The fact is, the echo chamber is far from the mainstream. And when RFRAs are out in the open, they’re failing. And the reason for that is—
3. Antidiscrimination
State RFRAs are a backlash to same-sex marriage—but, legally speaking, they’re not about marriage, but discrimination law. Should businesses—florists, pharmacies, hospitals, bakeries—be able to say “No Gays Allowed”? This is the question Gov. Pence refused to answer five times on Sunday morning.
And unlike marriage, it is not a close one, in terms of public opinion. Yes, public approval of same-sex marriage has risen sharply, to around 55% today. But public approval of anti-discrimination laws is much higher, around 75 percent.
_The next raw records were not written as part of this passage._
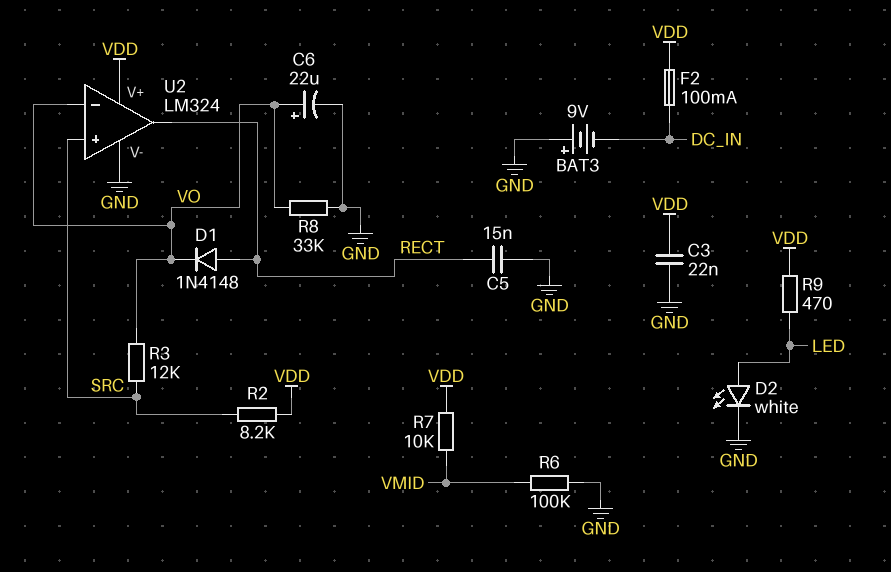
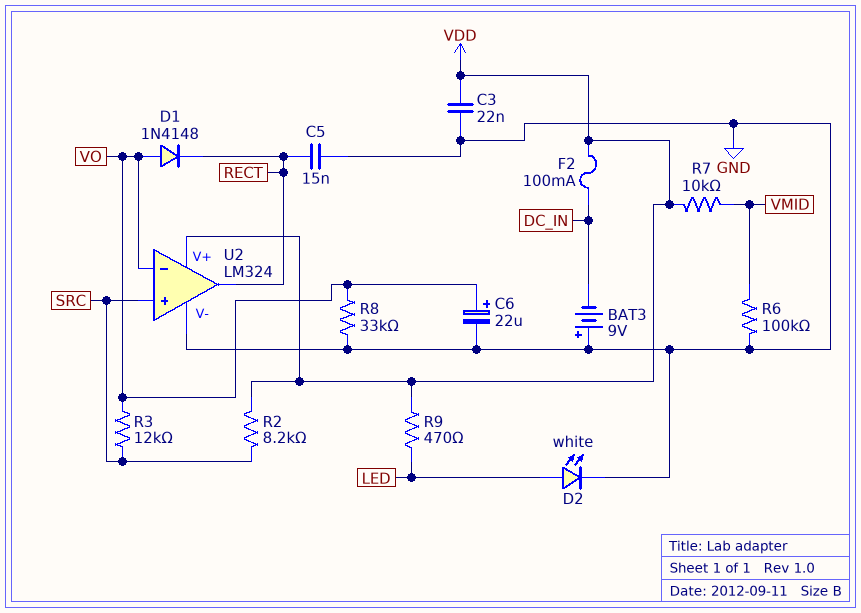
D1: diode 1N4148 (A RECT, K VO) -> diode 1N4148 (A VO, K RECT)

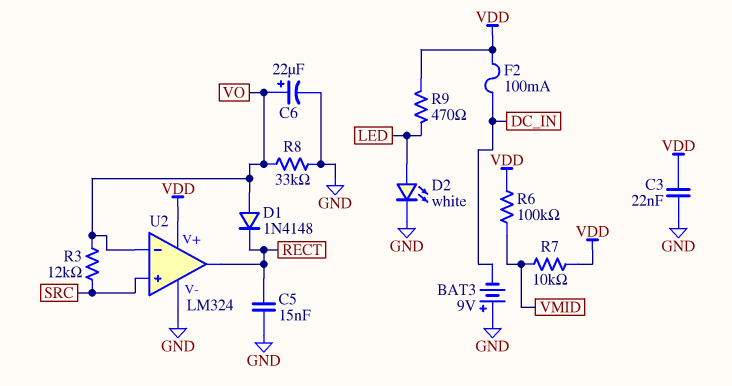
R2: 8.2k (SRC, VDD) -> none
R6: 100k (GND, VMID) -> 100k (VDD, VMID)

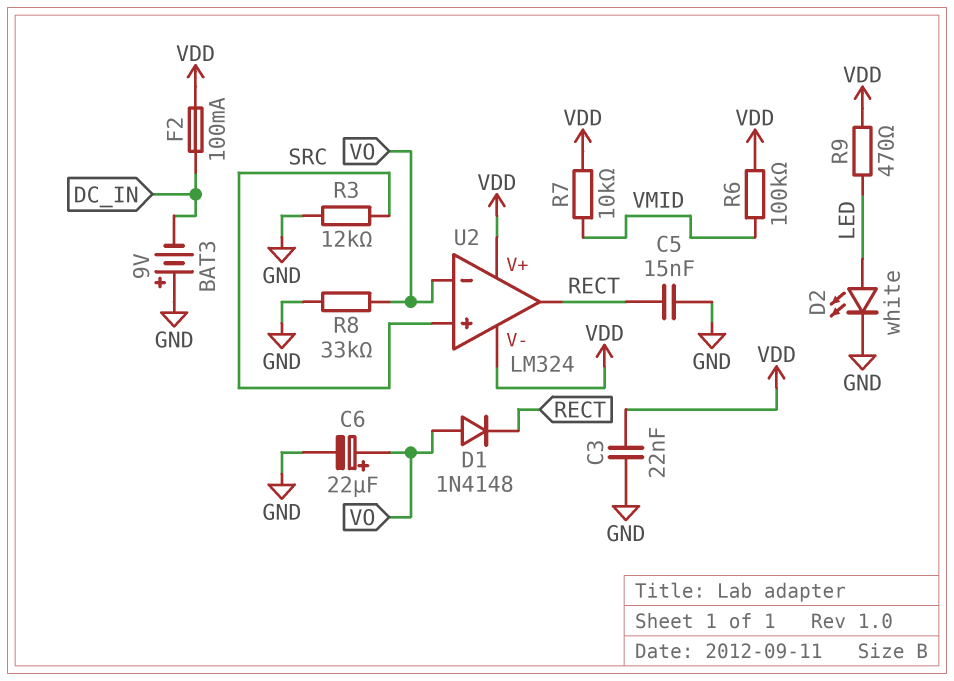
R3: 12k (SRC, VO) -> 12k (GND, SRC)
U2 pin V-: GND -> VDD

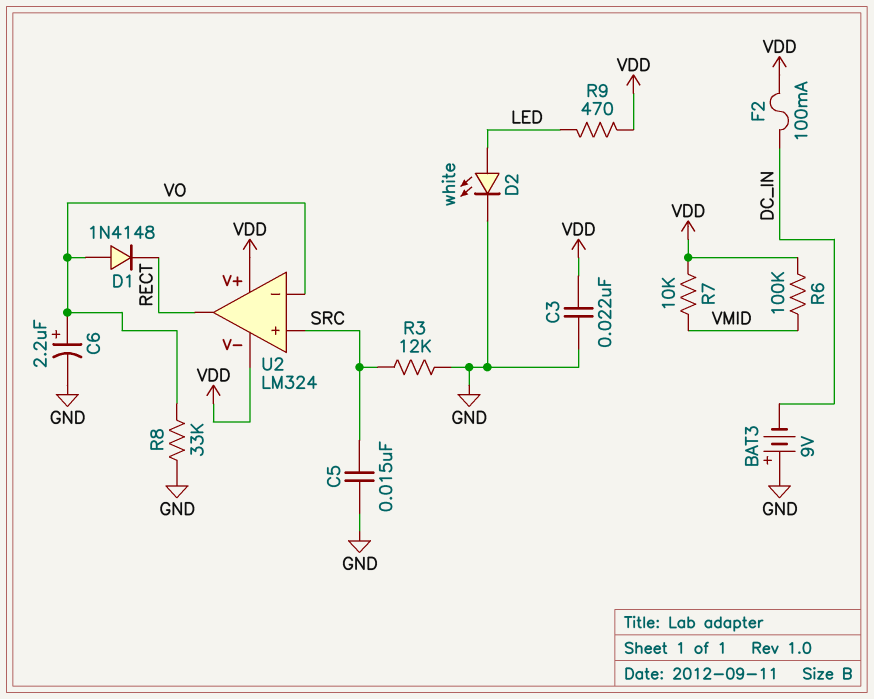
C5: 15nF (GND, RECT) -> 15nF (GND, SRC)
C6: 22uF (plus VO, minus GND) -> 2.2uF (plus VO, minus GND)

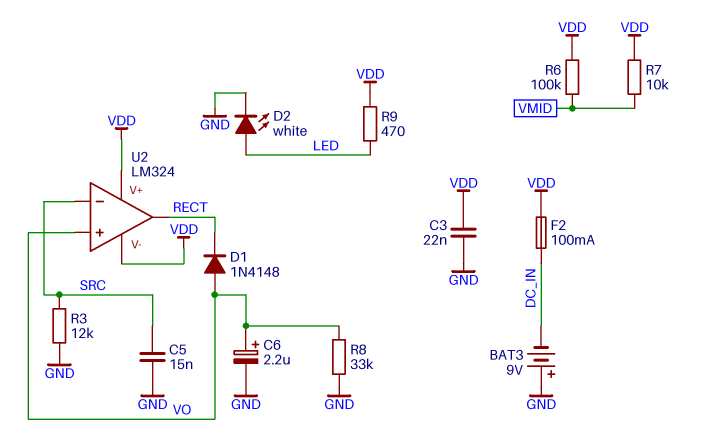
U2 pin in+: SRC -> VO
U2 pin in-: VO -> SRC

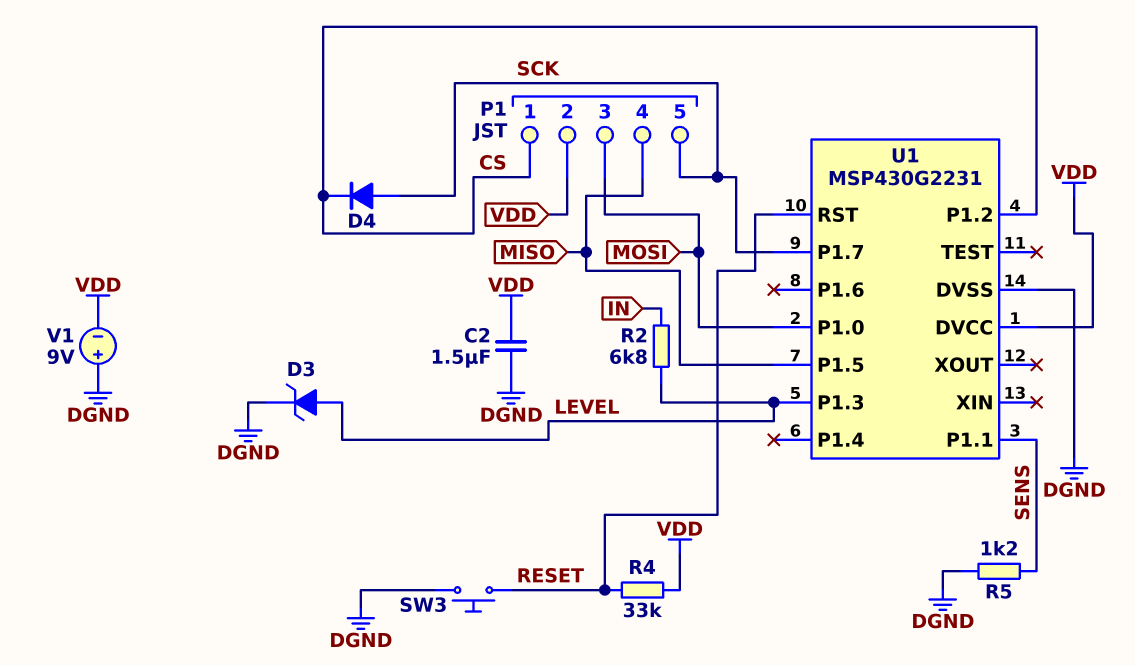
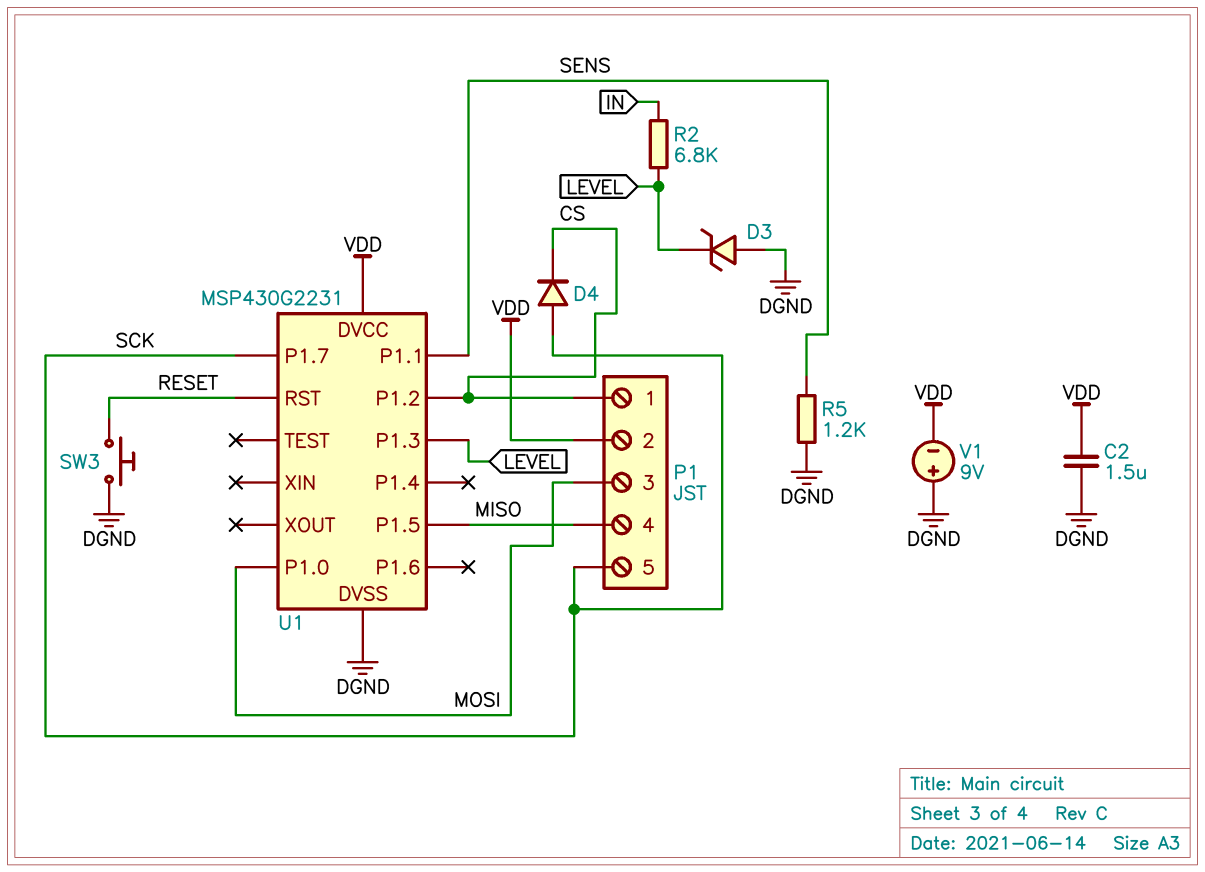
D3: zener (A LEVEL, K DGND) -> zener (A DGND, K LEVEL)
R4: 33k (RESET, VDD) -> none

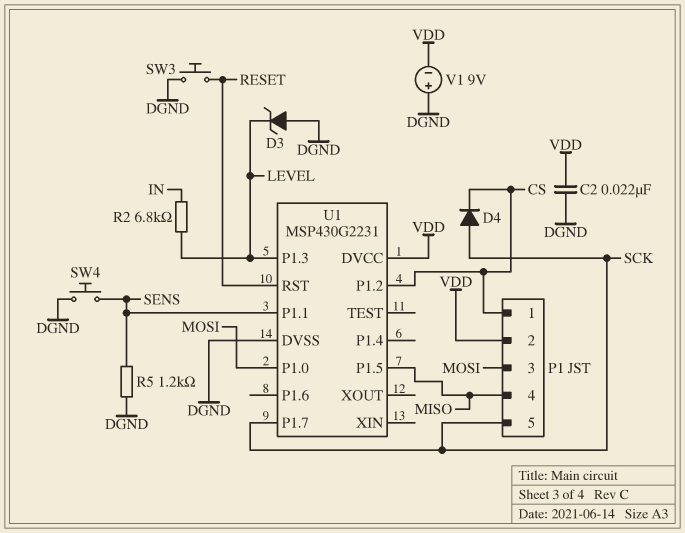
C2: 1.5uF (DGND, VDD) -> 22nF (DGND, VDD)
SW4: none -> button (DGND, SENS)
This is why the focus on marriage (as in this thoughtful blog post at the Washington Post)
is actually somewhat misleading. If this were really about marriage, it would be closer.
Now, will Gov. Pence’s “fix” be the one-sentence amendment that would bar its application in anti-discrimination contexts? The sentence is simple: "This chapter does not establish or eliminate a defense to a claim under any federal, state or local law protecting civil rights or preventing discrimination." But we’ll see if it actually makes it into law.
If it doesn’t, RFRA will remain a loser in the court of public opinion. And also in the world of—
4. Business As we also saw in Arizona, the corporate world has almost completely shifted on this issue. RFRAs are bad for business: they make states seem unwelcoming, turn away potential customers, risk costly boycotts, and make it harder to recruit the best employees. These aren’t ideological positions; they’re economic ones, supported by reams of data.
That’s why the Indiana, Texas, and Georgia Chambers of Commerce – dominated by pro-business Republicans have all opposed RFRAs. So have business-oriented Republicans in each of those states—including the mayor of Indianapolis. (Interestingly, Coca Cola, which has long touted itself as pro-LGBT, has remained conspicuously silent in Georgia.)
That realignment is a game changer. RFRAs aren’t being debated between Democrats and Republicans. They’re being debated between pro-business Republicans and social conservative Republicans.
Incidentally, because of GOP primary politics, that latter camp includes all of the party’s likely presidential candidates. We’ll see if the rightward pandering hurts them in the general election.
Indiana isn’t being singled out because of coincidence, or media spin, or just bad timing. Rather it’s because of a very mainstream, apple-pie value: because discrimination is not the American way.